▸ Work to be completed: Quote the material word for word from its beginning up to and including the line containing "2: (333, 250)", and leave the pictures out of your answer.

Stored data entries:

_ _ _ _ _ _ _

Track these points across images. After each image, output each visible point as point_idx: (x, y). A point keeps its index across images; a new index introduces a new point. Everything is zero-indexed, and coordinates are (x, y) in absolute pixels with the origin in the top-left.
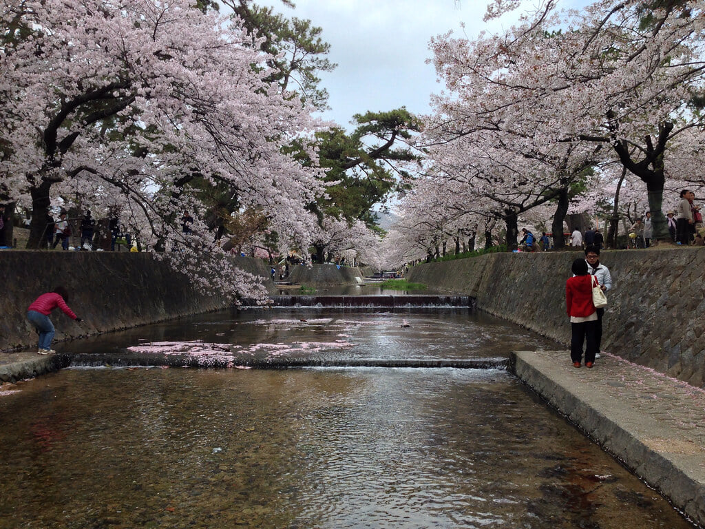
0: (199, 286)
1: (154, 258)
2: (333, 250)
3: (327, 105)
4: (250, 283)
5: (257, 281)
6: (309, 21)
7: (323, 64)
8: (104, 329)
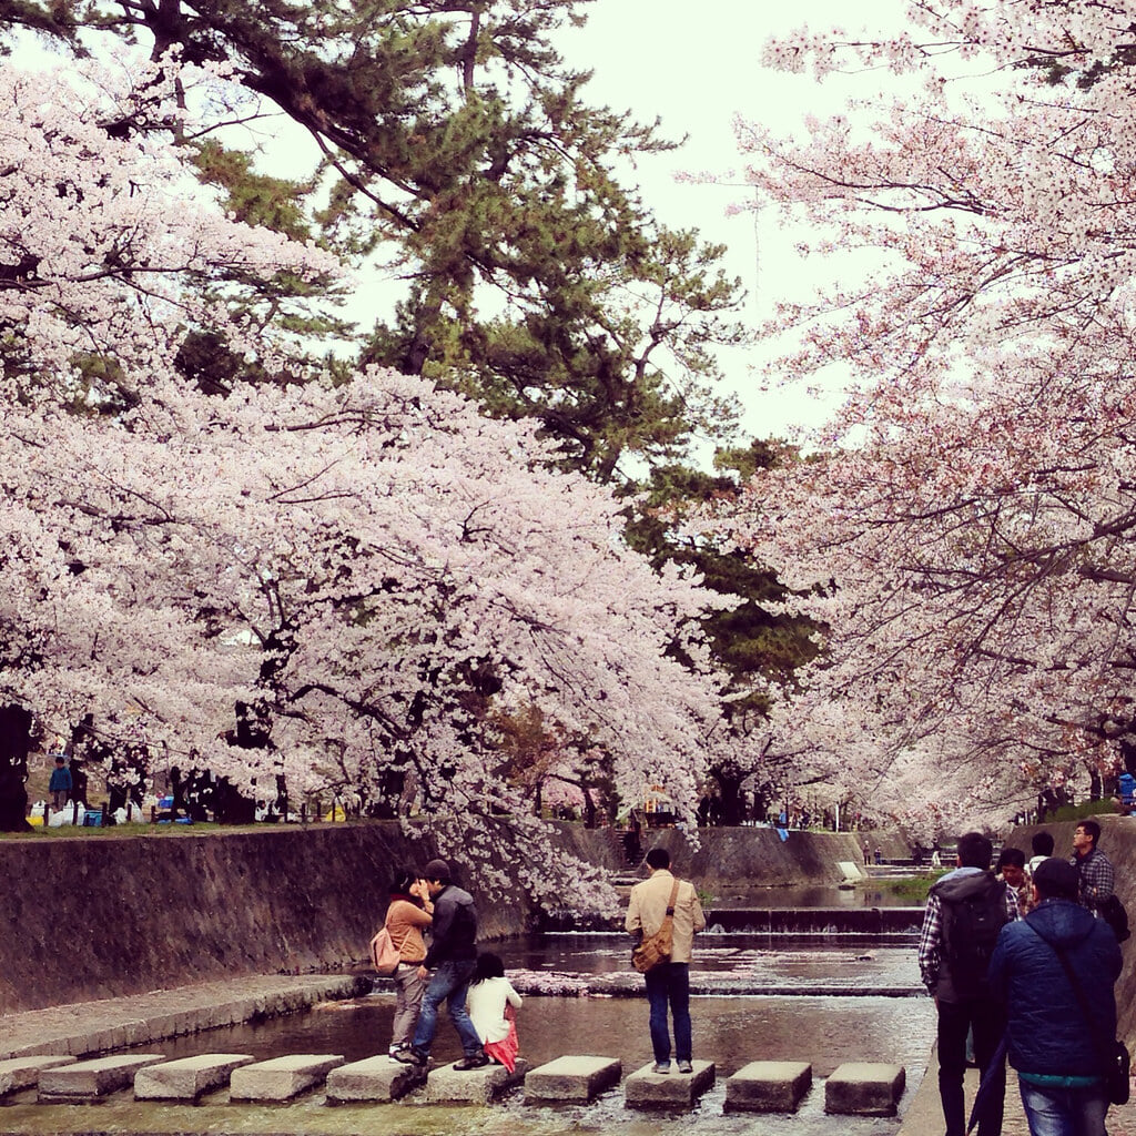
0: (488, 885)
1: (406, 834)
2: (766, 787)
3: (741, 428)
4: (590, 879)
5: (598, 876)
6: (696, 231)
7: (729, 333)
8: (358, 958)
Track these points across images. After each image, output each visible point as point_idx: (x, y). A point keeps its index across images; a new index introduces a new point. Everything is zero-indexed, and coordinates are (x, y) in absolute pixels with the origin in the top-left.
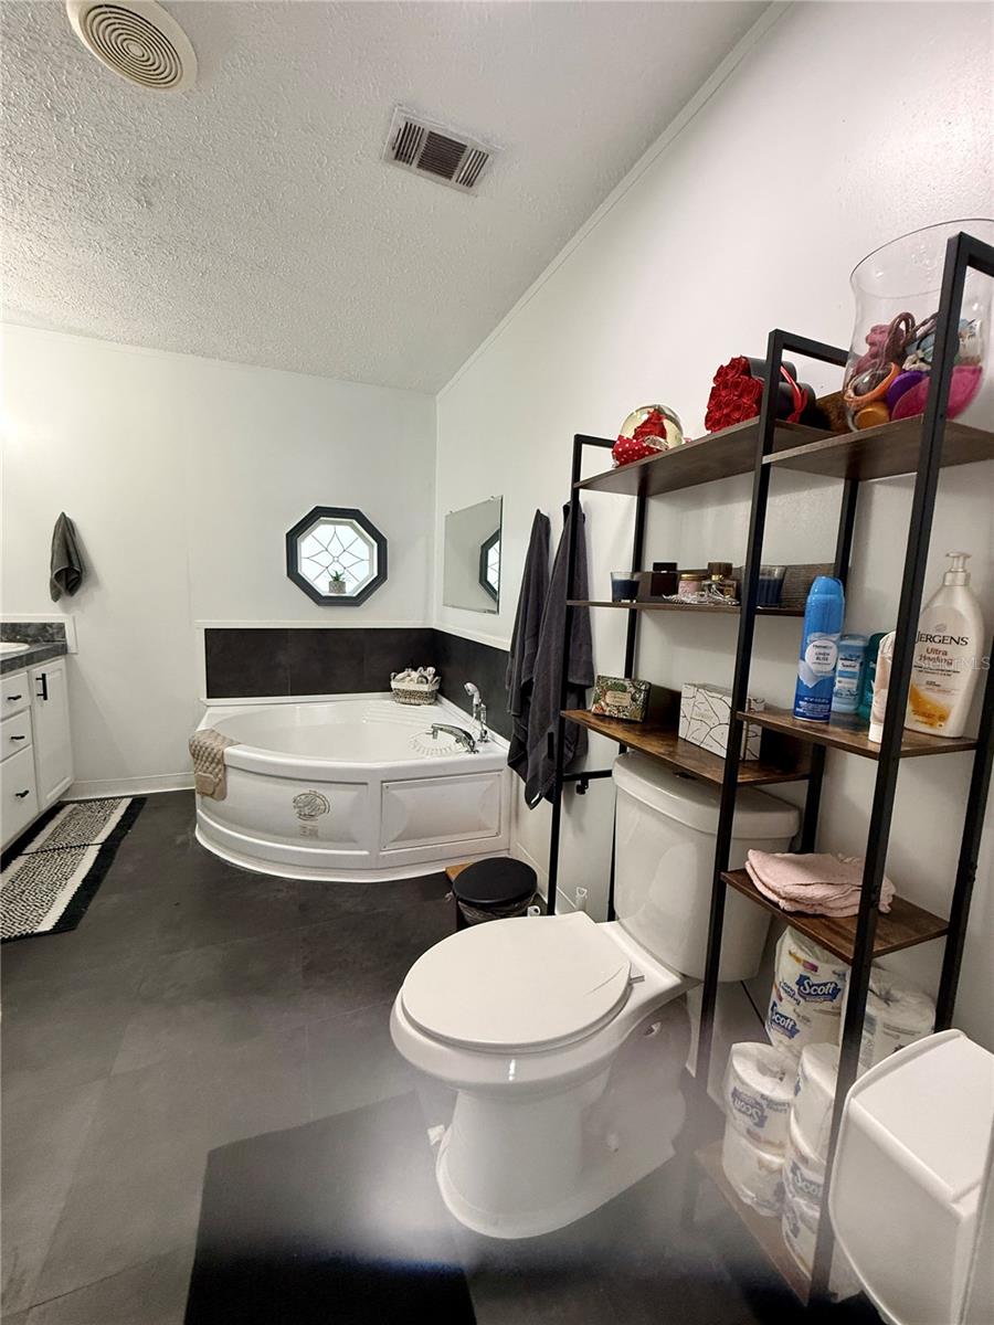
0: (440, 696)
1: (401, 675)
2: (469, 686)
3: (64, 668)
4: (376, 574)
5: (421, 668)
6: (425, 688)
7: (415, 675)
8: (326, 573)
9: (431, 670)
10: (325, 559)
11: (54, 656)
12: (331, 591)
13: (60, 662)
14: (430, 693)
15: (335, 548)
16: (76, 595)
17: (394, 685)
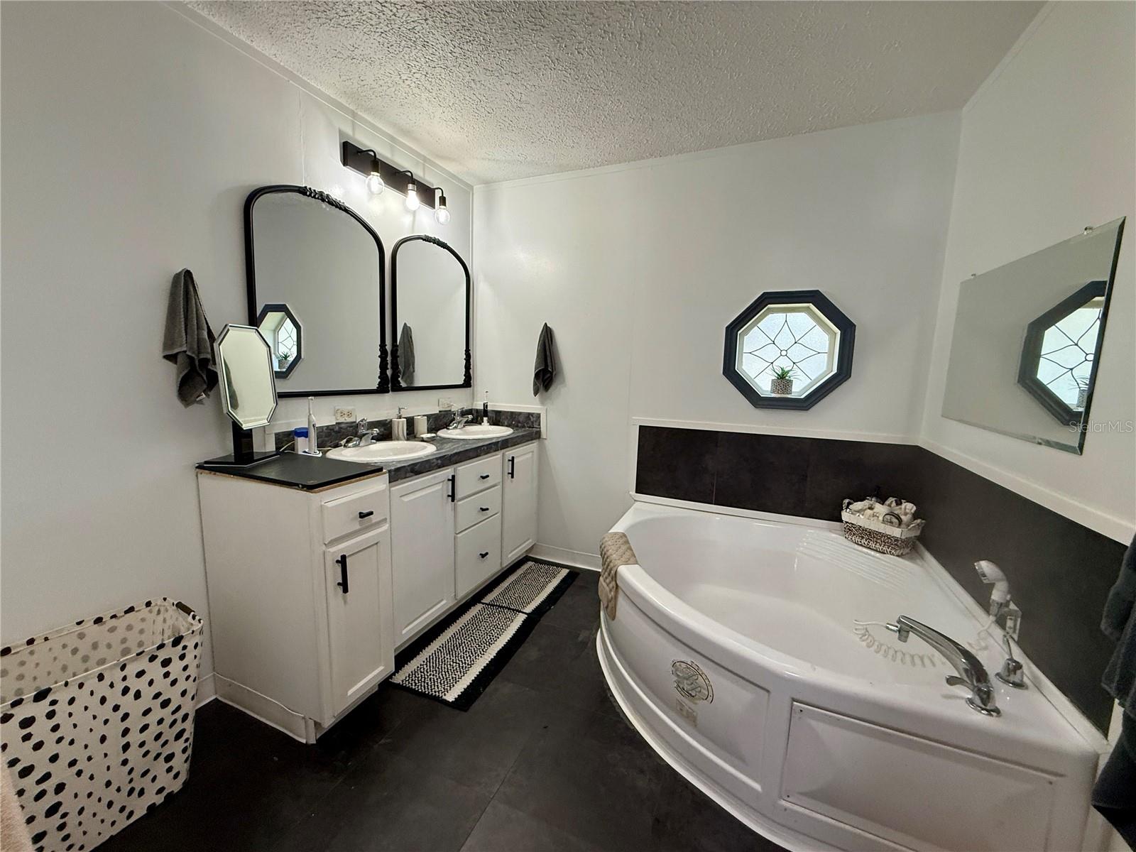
0: (922, 548)
1: (858, 505)
2: (985, 566)
3: (536, 450)
4: (835, 371)
5: (891, 500)
6: (896, 532)
7: (881, 509)
8: (769, 371)
9: (909, 507)
10: (771, 354)
11: (528, 441)
12: (773, 391)
13: (533, 446)
14: (903, 541)
15: (785, 340)
16: (550, 390)
17: (845, 516)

_ _ _ _ _ _ _

▸ Solution for this exercise:
Track these points across images. After each image, output each visible point as point_idx: (x, y). A point keeps its index across images; a new index introduces a new point. Everything is zero-indexed, and coordinates are (x, y) in absolute pixels with the origin in the top-left.
0: (199, 286)
1: (154, 258)
2: (333, 250)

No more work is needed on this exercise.